━━━ Passage
DataEngEval

Sleeping

File size: 5,755 Bytes

---
title: DataEngEval
emoji: 🥇
colorFrom: green
colorTo: indigo
sdk: gradio
sdk_version: "4.44.0"
app_file: app.py
pinned: false
license: apache-2.0
short_description: The Benchmarking Hub for Data Engineering + AI
tags:
- leaderboard
- evaluation
- sql
- code-generation
- data-engineering
---

# DataEngEval

A comprehensive evaluation platform for systematically benchmarking performance across various models and programming languages, focusing on data engineering tools and technologies.

## 🚀 Features

- **Multi-use-case evaluation**: SQL generation, Python data processing, documentation generation
- **Real-world datasets**: NYC Taxi queries, data transformation algorithms, technical documentation
- **Comprehensive metrics**: Correctness, execution success, syntax validation, performance
- **Remote inference**: Uses Hugging Face Inference API (no local model downloads)
━━━━━━
━━━ Supplied information
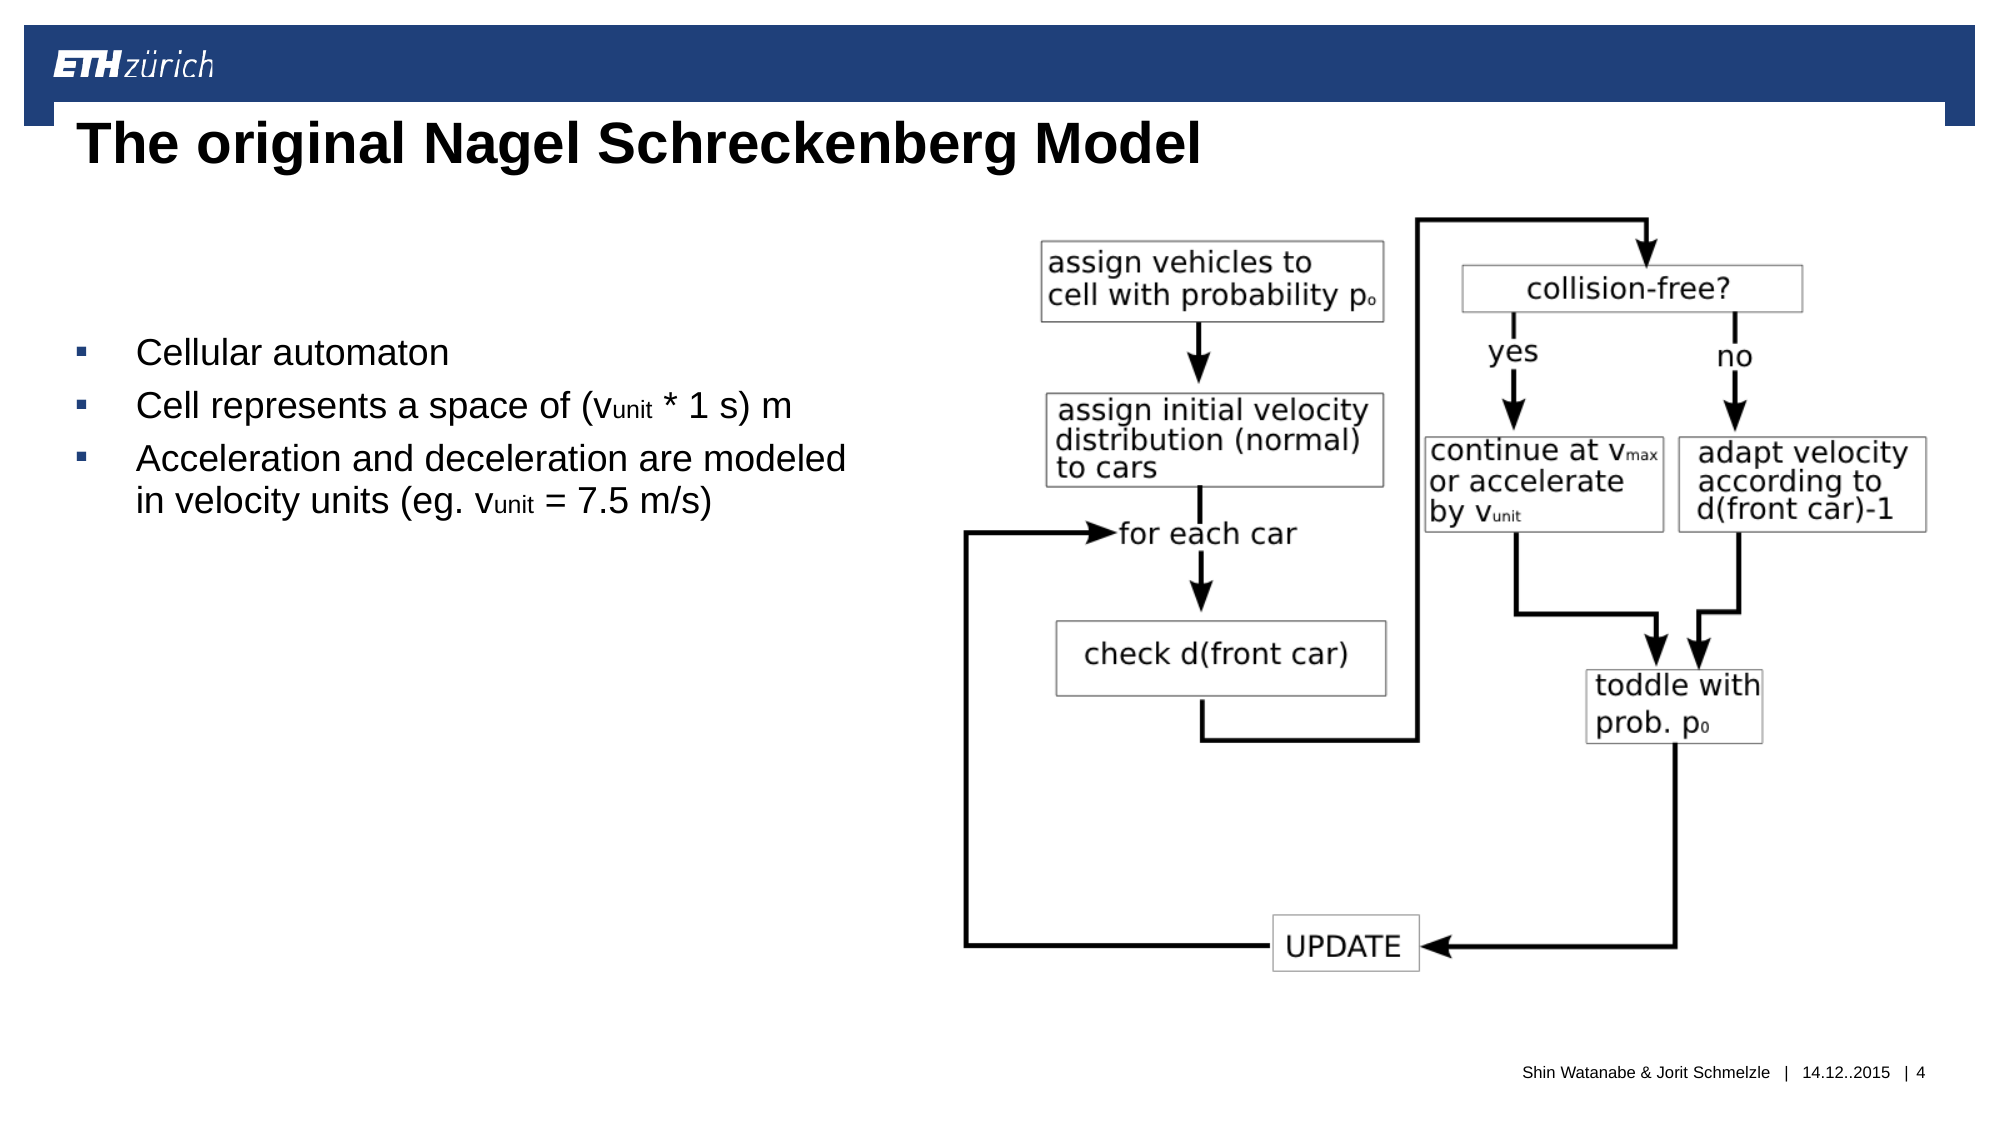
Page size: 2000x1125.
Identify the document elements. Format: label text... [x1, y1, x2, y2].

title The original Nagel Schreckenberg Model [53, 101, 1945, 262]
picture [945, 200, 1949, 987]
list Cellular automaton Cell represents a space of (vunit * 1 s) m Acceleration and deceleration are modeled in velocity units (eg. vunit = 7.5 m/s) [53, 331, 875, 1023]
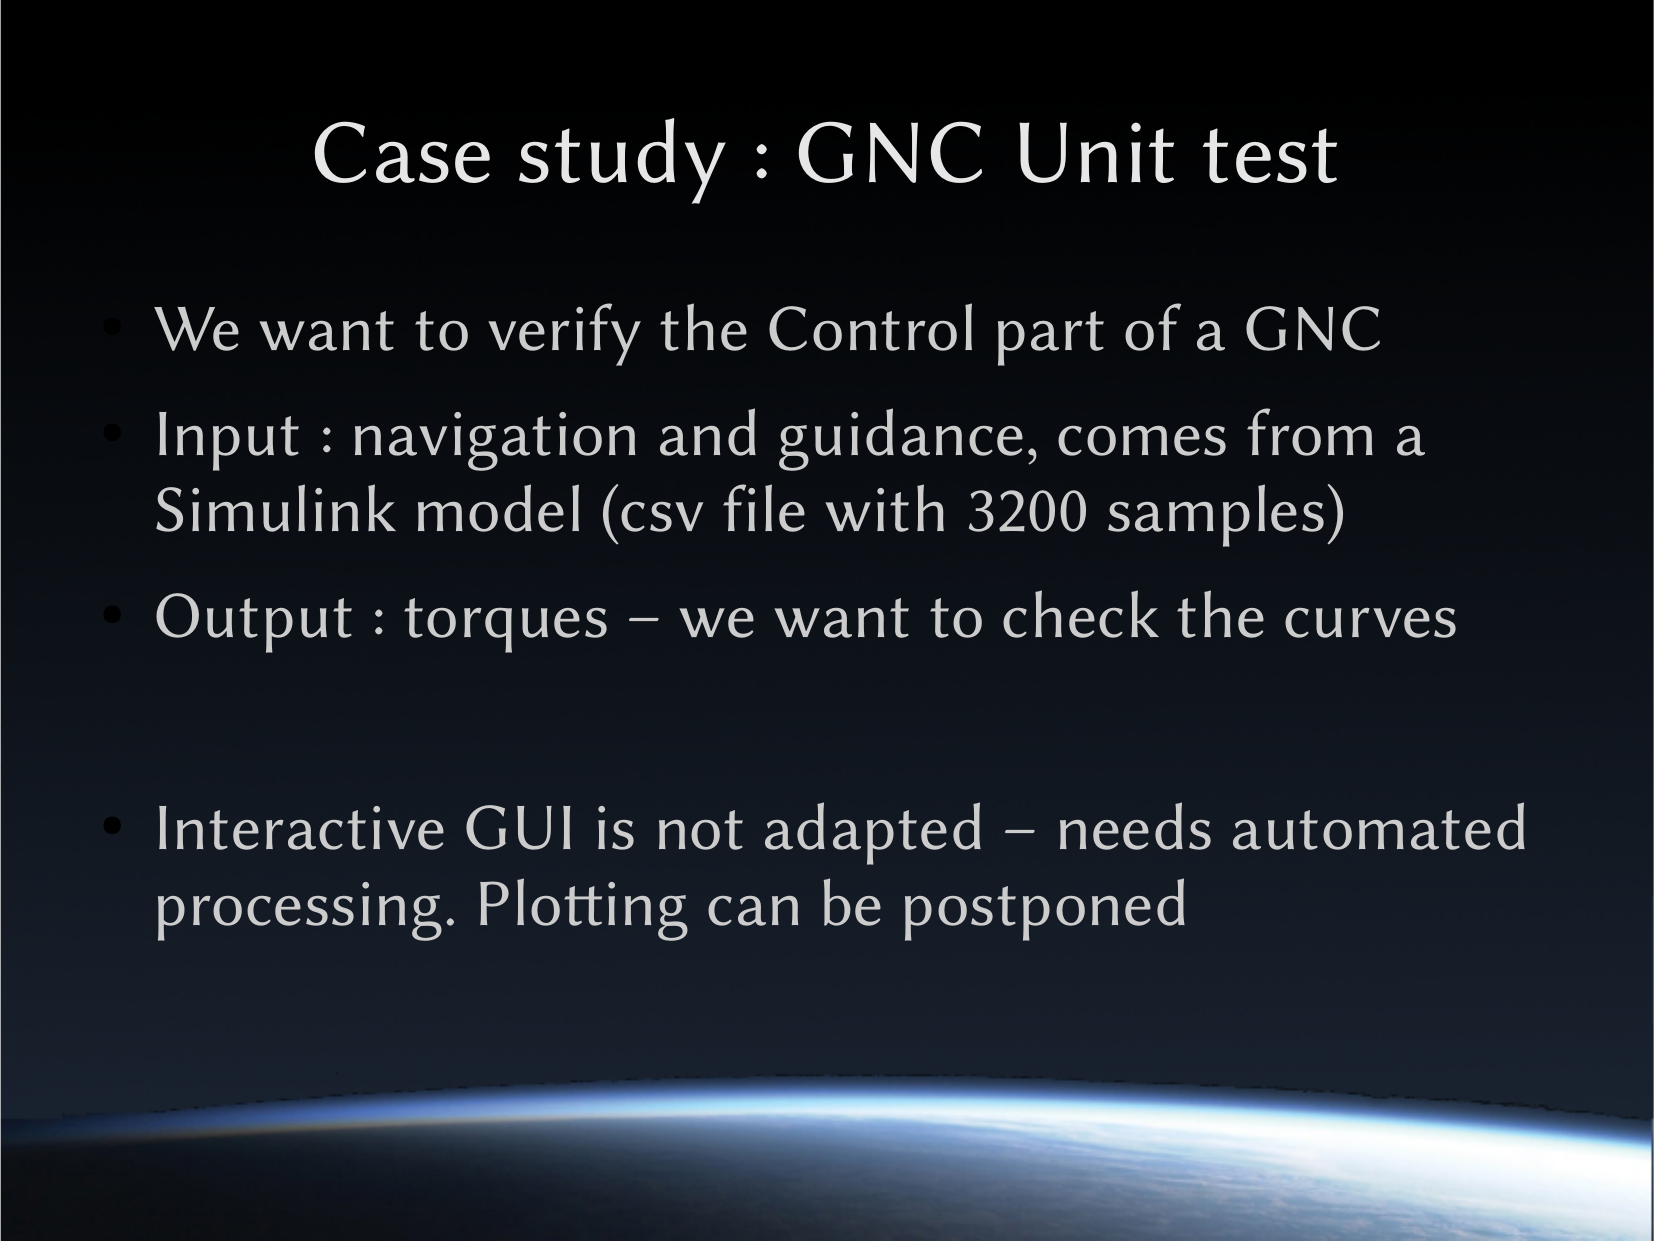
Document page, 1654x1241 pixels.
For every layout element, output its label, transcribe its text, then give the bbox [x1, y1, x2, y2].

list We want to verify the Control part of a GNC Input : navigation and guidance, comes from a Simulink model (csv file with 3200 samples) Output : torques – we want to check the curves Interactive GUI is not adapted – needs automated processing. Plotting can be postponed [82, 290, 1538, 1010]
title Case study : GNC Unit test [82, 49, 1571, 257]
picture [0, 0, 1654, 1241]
━━━━━━
**Work to do:**
• a. Summarize the DataEngEval page in two sentences.
• b. Answer these questions using the DataEngEval page.
(i) Which license does the page list?
(ii) What SDK version is given?
(iii) Which real-world datasets are named?

**Solutions in order:**
• a. DataEngEval is a comprehensive evaluation platform for systematically benchmarking performance across various models and programming languages, with a focus on data engineering tools and technologies. It evaluates SQL generation, Python data processing and documentation generation on real-world datasets, measures correctness, execution success, syntax validation and performance, and runs inference remotely through the Hugging Face Inference API.

• b.
(i) apache-2.0
(ii) 4.44.0
(iii) NYC Taxi queries, data transformation algorithms and technical documentation